FN1; Light Drive Fits: These type of fits are those requiring light assembly pressure, and they produce more or less permanent assemblies. They are suitable in cast-iron external members or for thin sections or long fits.


FN2; Medium Drive Fits: These type of fits are suitable for ordinary steel parts, or shrink fits on light sections. Medium Drive Fits are about the tightest fits that can be used with high-grade cast-iron external members.


FN3; Heavy Drive Fits: These type of fits are suitable for heavier steel parts or shrink fits in medium sections.


FN4;FN5 Force Drive Fits: These type of fits are for parts  which can be highly and stressed or for shrink fits where the heavy pressing forces required are impractical.


Graphical Representation of ANSI B4.1-1967 Force and Shrink Fits




The allowance for forced fits is very important.

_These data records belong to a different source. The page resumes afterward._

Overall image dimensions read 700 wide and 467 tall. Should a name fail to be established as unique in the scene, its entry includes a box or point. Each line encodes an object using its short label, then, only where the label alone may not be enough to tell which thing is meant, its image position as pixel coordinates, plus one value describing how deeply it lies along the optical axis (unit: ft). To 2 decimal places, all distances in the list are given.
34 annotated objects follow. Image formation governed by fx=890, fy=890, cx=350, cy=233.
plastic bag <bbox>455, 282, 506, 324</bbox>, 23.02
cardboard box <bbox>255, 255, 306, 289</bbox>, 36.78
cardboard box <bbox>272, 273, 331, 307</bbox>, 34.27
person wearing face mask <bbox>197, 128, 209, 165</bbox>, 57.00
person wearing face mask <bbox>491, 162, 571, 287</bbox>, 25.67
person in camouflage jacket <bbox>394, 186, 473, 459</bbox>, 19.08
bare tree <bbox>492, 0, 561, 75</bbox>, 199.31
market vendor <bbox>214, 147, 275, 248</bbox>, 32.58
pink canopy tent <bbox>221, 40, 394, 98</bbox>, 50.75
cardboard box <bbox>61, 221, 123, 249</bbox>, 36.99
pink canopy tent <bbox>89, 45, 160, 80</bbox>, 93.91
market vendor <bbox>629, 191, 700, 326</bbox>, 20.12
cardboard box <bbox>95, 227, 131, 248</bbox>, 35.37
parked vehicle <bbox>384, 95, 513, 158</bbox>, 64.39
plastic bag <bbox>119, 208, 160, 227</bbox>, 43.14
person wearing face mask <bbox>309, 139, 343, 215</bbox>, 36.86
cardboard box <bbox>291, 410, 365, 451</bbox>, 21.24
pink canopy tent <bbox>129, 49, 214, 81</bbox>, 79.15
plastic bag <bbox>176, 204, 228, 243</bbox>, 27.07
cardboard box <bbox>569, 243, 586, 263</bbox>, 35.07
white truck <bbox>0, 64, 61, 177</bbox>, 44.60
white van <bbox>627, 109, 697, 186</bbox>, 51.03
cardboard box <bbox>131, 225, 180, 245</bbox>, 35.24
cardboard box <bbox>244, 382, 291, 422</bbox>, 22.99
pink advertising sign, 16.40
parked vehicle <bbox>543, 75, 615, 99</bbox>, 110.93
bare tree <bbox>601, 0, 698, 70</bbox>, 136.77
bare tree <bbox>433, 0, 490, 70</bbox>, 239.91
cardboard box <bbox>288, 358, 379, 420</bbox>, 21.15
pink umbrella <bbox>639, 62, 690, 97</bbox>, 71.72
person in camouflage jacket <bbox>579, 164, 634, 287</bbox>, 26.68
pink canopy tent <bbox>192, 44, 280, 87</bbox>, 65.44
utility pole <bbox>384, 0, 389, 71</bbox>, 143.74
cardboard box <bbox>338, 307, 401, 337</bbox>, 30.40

The allowance for forced fit per inch diameter usually from 0.001 inch to 0.0025 inch. The fair average is being 0.0015 inch. The allowance per inch usually decreases as the diameter of the part increases. Thus the total allowance for a part diameter of 2 inches might be 0.004 inch. But for a part diameter of 8 inches the maximum allowance might not be over 0.009 or 0.0010 inches. The parts that need to be assembled by forced fit are generally made cylindrical. But sometimes they are slightly tapered. The advantages of the tapered surface are that the possibility of rubbing of the fitted surfaces are reduced. So less pressure will be required to assemble the parts. So that the parts are more easily separated when disassemble is required. Some lubricant should be applied to the surface of round part and the bore/hub before assembly. This lubricant can be lard oil mixed, etc. This will reduce the tendency of abrasion. The disadvantage of the taper fit is less reliable, because if the tapered part loosens , the entire fit is going to be free with little axial movement.